<<<<
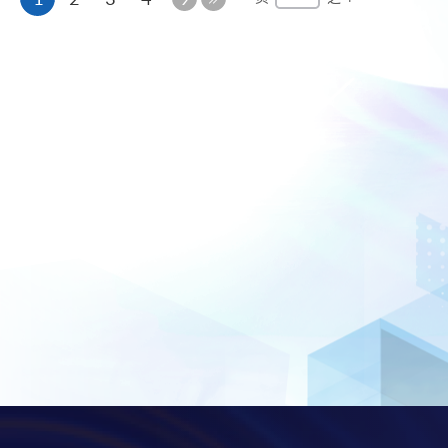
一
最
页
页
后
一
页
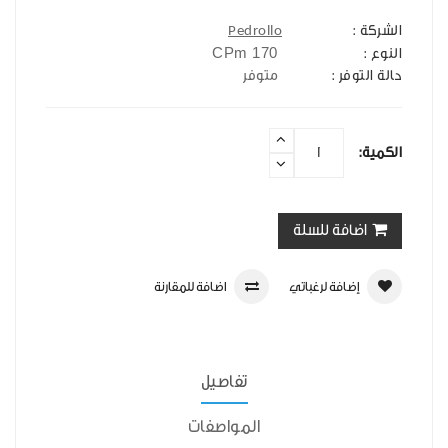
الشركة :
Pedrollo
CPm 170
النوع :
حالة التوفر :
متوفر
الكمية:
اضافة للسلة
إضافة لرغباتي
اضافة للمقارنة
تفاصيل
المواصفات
>>>>
<<<<
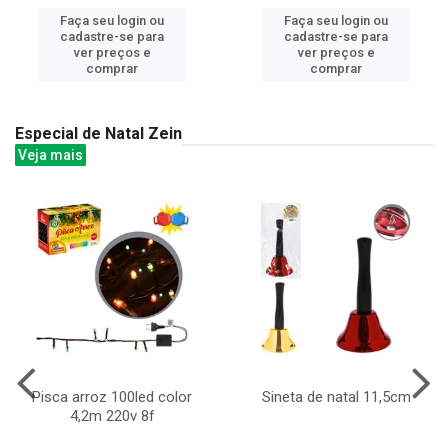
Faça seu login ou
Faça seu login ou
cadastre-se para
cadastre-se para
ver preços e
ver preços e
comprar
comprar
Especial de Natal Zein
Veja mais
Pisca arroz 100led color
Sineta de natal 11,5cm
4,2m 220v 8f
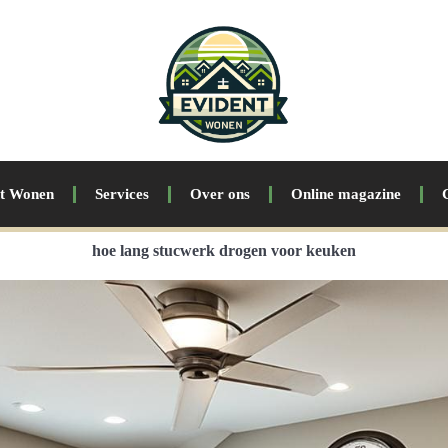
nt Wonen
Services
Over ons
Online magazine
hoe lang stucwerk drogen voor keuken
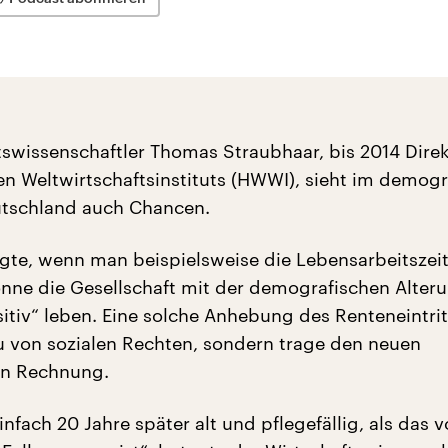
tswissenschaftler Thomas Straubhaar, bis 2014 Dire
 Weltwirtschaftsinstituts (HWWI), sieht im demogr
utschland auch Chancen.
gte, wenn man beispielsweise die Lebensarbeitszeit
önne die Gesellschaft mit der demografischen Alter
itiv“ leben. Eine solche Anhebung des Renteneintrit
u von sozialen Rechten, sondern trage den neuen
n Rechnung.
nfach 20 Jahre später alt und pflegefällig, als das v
>>>>
<<<<
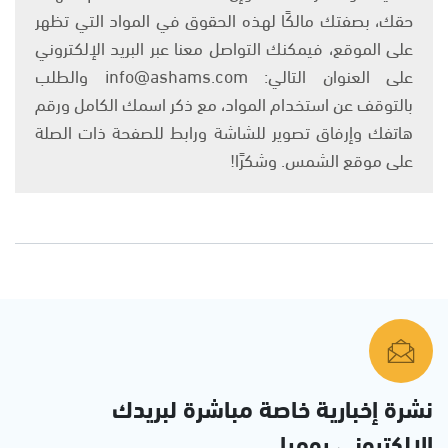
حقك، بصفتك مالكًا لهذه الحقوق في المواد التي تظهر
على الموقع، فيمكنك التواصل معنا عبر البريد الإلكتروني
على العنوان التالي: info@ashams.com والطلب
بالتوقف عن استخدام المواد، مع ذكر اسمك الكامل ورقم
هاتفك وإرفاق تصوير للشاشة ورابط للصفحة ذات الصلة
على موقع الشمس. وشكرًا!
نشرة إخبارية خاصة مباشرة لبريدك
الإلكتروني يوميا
>>>>
The problem: Using the data above, retype exactly the lines from the line with "4,2m 220v 8f" to the line with "önne die Gesellschaft", inclusive. No pictures and nothing else.

Written response:
4,2m 220v 8f
nt Wonen
Services
Over ons
Online magazine
hoe lang stucwerk drogen voor keuken
tswissenschaftler Thomas Straubhaar, bis 2014 Dire
 Weltwirtschaftsinstituts (HWWI), sieht im demogr
utschland auch Chancen.
gte, wenn man beispielsweise die Lebensarbeitszeit
önne die Gesellschaft mit der demografischen Alter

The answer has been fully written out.